------ Reading text ------

A GDC 2011 Postmortem

I just got back from my first Game Developers Conference in San Francisco, and if you didn’t get the opportunity to go, I definitely recommend it next year. I worked as a Conference Associate, and it was a wonderful experience that I would recommend to anyone in the industry already, indie developers, or even aspiring game developers. So now that it’s over, I thought I’d take a look back and comment on my experiences, and what I would do better next year.


Plan Ahead

I planned quite some time ahead for GDC, although all this planning didn’t quite pay off. A few things to remember when getting ready for GDC in San Francisco, as it is very different from GDC Online:

  • Bring warm clothes. Not only is it chilly (or cold, if you’re me) outside, but the convention center isn’t the warmest place either. Bring some comfy undershirts, longsleeves shirts, jackets, and possibly even a coat.
  • Don’t forget the essentials. You’ll be staying there anywhere from a few days to a full blown week, so don’t forget to pack everything you’re going to need.
  • Bring enough clothes for the trip. Be sure to bring plenty of clothes (especially if you’re a girl, as we have a tendency to be indecisive about what we wear), and make sure what you do bring is appropriate. Business casual is the most recommended style for GDC, as it is still a professional place.
  • Wear comfortable shoes. The conference is a week long event, and it involves lots of walking, so bring nice-looking, comfortable shoes to wear. If you’re female and bring heels, be prepared to walk around in them all day. It’s also likely that you won’t have a vehicle and won’t want to pay for a taxi every day, so be prepared for hurting feet.
  • Prepare for the rain. San Francisco is a rainy place in the Spring, so avoid getting poured on by bringing a raincoat and/or umbrella.
  • Don’t forget to check into your flight(s), both there and on the way back.
  • Research the public transportation before you go. Check out the bus schedule, routes, and prices. See if there are any subways, trains, or trolleys. San Francisco has the BART, which is a train that goes all over the place, including to and from the airport.
  • Look up places to eat beforehand. Food at the convention center can be pricey, so you may want to go out to lunch/dinner elsewhere. Check out local places nearby so you won’t have to walk forever.
  • Plan the time to sight-see, if you are going to. The conference will keep you busy throughout the week, so it’s likely that you won’t have time to see everything you wanted to around the city. Stay an extra day or two if you really want to see everything.
  • Check out your hotel before you get there. I had a bad hotel experience where the original hotel we booked was nothing like it claimed to be, and they overcharged us for everything. Don’t make that mistake, and look into the hotel yourself before booking. I’d recommend the Civic Center Holiday Inn, as it wasn’t that far of a walk and we didn’t run into any issues there. You may want to look for something closer though if you aren’t up for walking a lot.
  • Bring something to take notes with. If you’re attending sessions, bring something to take notes on, whether it’s a laptop or a good old-fashioned pen and paper. Not all of the sessions are recorded, so take your own notes to avoid forgetting anything cool or interesting you learned.

------

**Your tasks:**
- A) Translate this sentence from the GDC 2011 postmortem into Spanish: "San Francisco is a rainy place in the Spring, so avoid getting poured on by bringing a raincoat and/or umbrella."
- B) Carry on with the GDC 2011 postmortem from its last sentence, writing what comes next in the same voice.

------ Information supplied ------

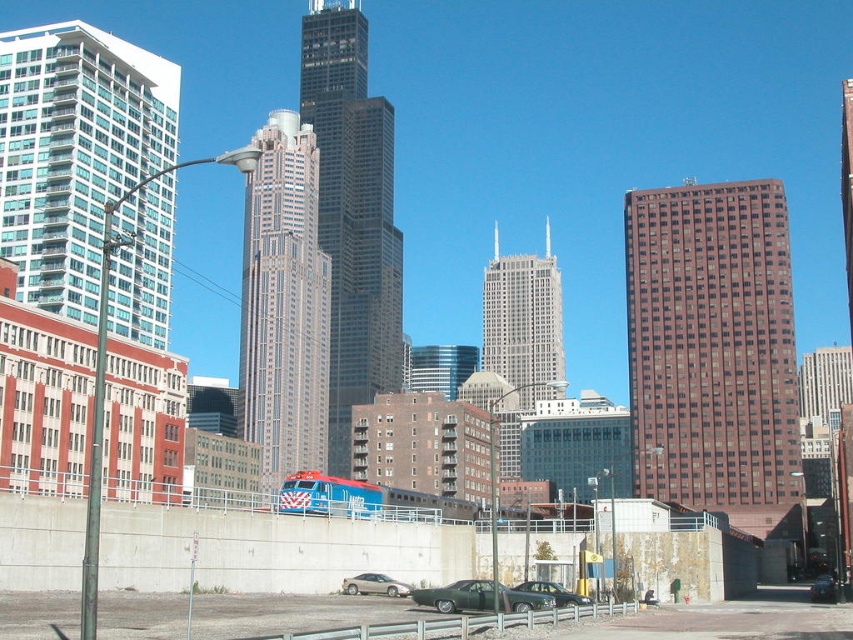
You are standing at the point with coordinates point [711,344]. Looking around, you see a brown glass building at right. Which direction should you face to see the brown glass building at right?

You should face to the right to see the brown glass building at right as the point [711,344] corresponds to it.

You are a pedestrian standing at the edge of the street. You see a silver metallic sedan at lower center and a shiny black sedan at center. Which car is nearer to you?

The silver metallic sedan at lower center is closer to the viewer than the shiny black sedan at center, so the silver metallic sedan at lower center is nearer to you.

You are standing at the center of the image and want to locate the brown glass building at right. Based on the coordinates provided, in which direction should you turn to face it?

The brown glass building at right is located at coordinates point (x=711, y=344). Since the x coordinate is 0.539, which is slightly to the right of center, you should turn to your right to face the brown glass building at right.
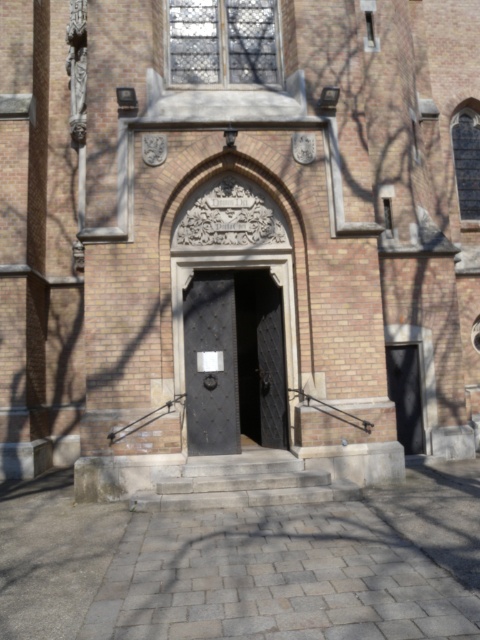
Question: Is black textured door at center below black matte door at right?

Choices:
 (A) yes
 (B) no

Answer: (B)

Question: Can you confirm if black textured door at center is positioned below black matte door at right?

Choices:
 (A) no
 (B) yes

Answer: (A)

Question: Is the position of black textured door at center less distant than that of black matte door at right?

------

**Answers to the exercise:**
- A) San Francisco es un lugar lluvioso en primavera, así que evita empaparte llevando un impermeable y/o un paraguas.

- B)
  • Bring a camera. You’re going to meet a lot of new friends and see lots of cool things, so bring a camera to capture some of the memories. Just don’t be a creeper with it, and remember that filming video during sessions isn’t allowed.
  • Don’t forget the business cards and/or resumes. I personally don’t bring resumes as I still have a year left to graduate, but if you’re going to GDC looking for a job, bring them. Business cards are standard for GDC, no matter what your job title may be, or even if you’re simply a student.

 

Conference Time

No matter how many days you’ll be attending GDC, take the time to plan out a schedule for everything you want to see. Remember that some sessions may fill up, so you may want to find extra sessions to go to in case that happens. Don’t expect to see everything that you want to, especially since you’ll want time to check out the Expo floor and many sessions are on at the same time. Here are some things to keep in mind, during both the sessions and the conference in general:

  • Be respectful. Silence or turn off your electronics, don’t text or make phone calls during sessions, don’t talk during sessions, don’t interrupt other people’s conversations, and just generally be polite and treat everyone with respect.
  • Be professional. You will be surrounded by possible future employers, so you definitely don’t want to come across as some
  • Remember that you’re there to learn. All of the sessions are very informative, so try to take away as much as you can from them. Take notes if you can.
  • Fill out the evaluation forms. These may seem annoying, but they really are important. CAs enter all the information from these into a database for the higher ups to look through so they can decide who to invite back next year, or not.
  • Network properly. Don’t just hand out your business card to anyone and everyone you meet; have an interesting conversation with them first, as this will not only help them remember who you are, but also give them a little insight on who you are.
  • Dress appropriately. This one should be fairly self-explanatory.
  • Tone the language down. While many professionals you meet might have mouths dirtier than a sailor’s, that doesn’t mean you need to go around dropping f-bombs all the time. Try to keep the curse words to a minimum.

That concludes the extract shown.